TASK ITEM> Which lines of the entries below contain the string "Holiday"? Copy each one.

Stored data entries:
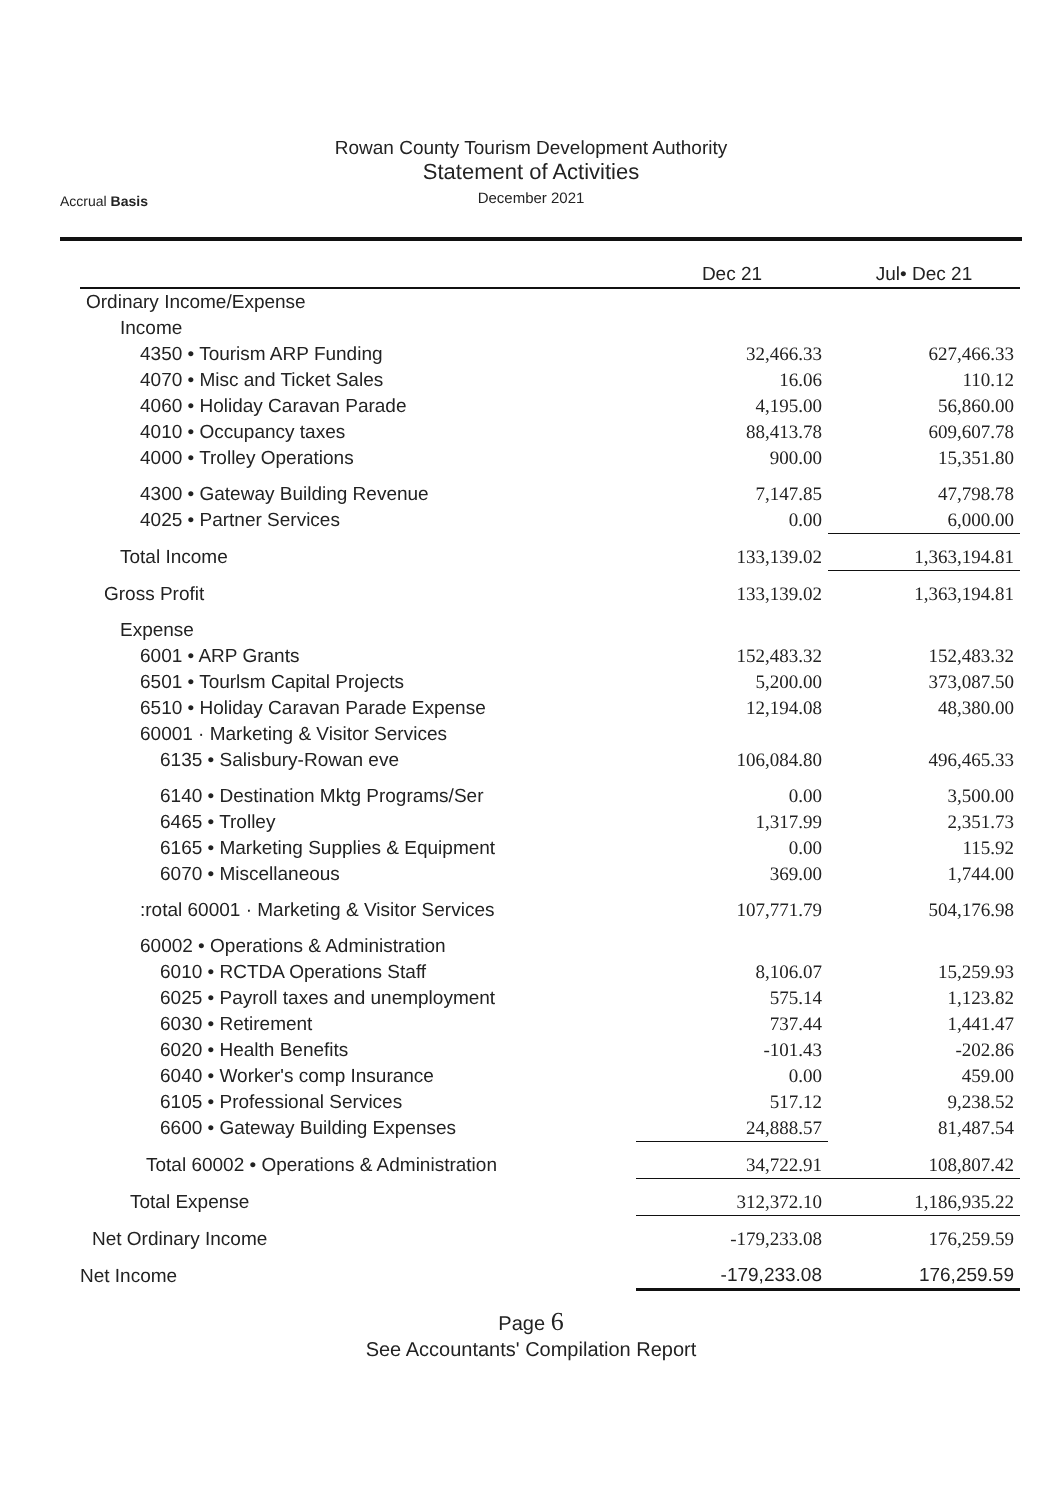Rowan County Tourism Development Authority
Statement of Activities
December 2021
Accrual Basis
| | Dec 21 | Jul• Dec 21 |
| --- | --- | --- |
| Ordinary Income/Expense | | |
| Income | | |
| 4350 • Tourism ARP Funding | 32,466.33 | 627,466.33 |
| 4070 • Misc and Ticket Sales | 16.06 | 110.12 |
| 4060 • Holiday Caravan Parade | 4,195.00 | 56,860.00 |
| 4010 • Occupancy taxes | 88,413.78 | 609,607.78 |
| 4000 • Trolley Operations | 900.00 | 15,351.80 |
| 4300 • Gateway Building Revenue | 7,147.85 | 47,798.78 |
| 4025 • Partner Services | 0.00 | 6,000.00 |
| Total Income | 133,139.02 | 1,363,194.81 |
| Gross Profit | 133,139.02 | 1,363,194.81 |
| Expense | | |
| 6001 • ARP Grants | 152,483.32 | 152,483.32 |
| 6501 • Tourlsm Capital Projects | 5,200.00 | 373,087.50 |
| 6510 • Holiday Caravan Parade Expense | 12,194.08 | 48,380.00 |
| 60001 · Marketing & Visitor Services | | |
| 6135 • Salisbury-Rowan eve | 106,084.80 | 496,465.33 |
| 6140 • Destination Mktg Programs/Ser | 0.00 | 3,500.00 |
| 6465 • Trolley | 1,317.99 | 2,351.73 |
| 6165 • Marketing Supplies & Equipment | 0.00 | 115.92 |
| 6070 • Miscellaneous | 369.00 | 1,744.00 |
| :rotal 60001 · Marketing & Visitor Services | 107,771.79 | 504,176.98 |
| 60002 • Operations & Administration | | |
| 6010 • RCTDA Operations Staff | 8,106.07 | 15,259.93 |
| 6025 • Payroll taxes and unemployment | 575.14 | 1,123.82 |
| 6030 • Retirement | 737.44 | 1,441.47 |
| 6020 • Health Benefits | -101.43 | -202.86 |
| 6040 • Worker's comp Insurance | 0.00 | 459.00 |
| 6105 • Professional Services | 517.12 | 9,238.52 |
| 6600 • Gateway Building Expenses | 24,888.57 | 81,487.54 |
| Total 60002 • Operations & Administration | 34,722.91 | 108,807.42 |
| Total Expense | 312,372.10 | 1,186,935.22 |
| Net Ordinary Income | -179,233.08 | 176,259.59 |
| Net Income | -179,233.08 | 176,259.59 |
Page 6
See Accountants' Compilation Report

WORKED SOLUTION>
| 4060 • Holiday Caravan Parade | 4,195.00 | 56,860.00 |
| 6510 • Holiday Caravan Parade Expense | 12,194.08 | 48,380.00 |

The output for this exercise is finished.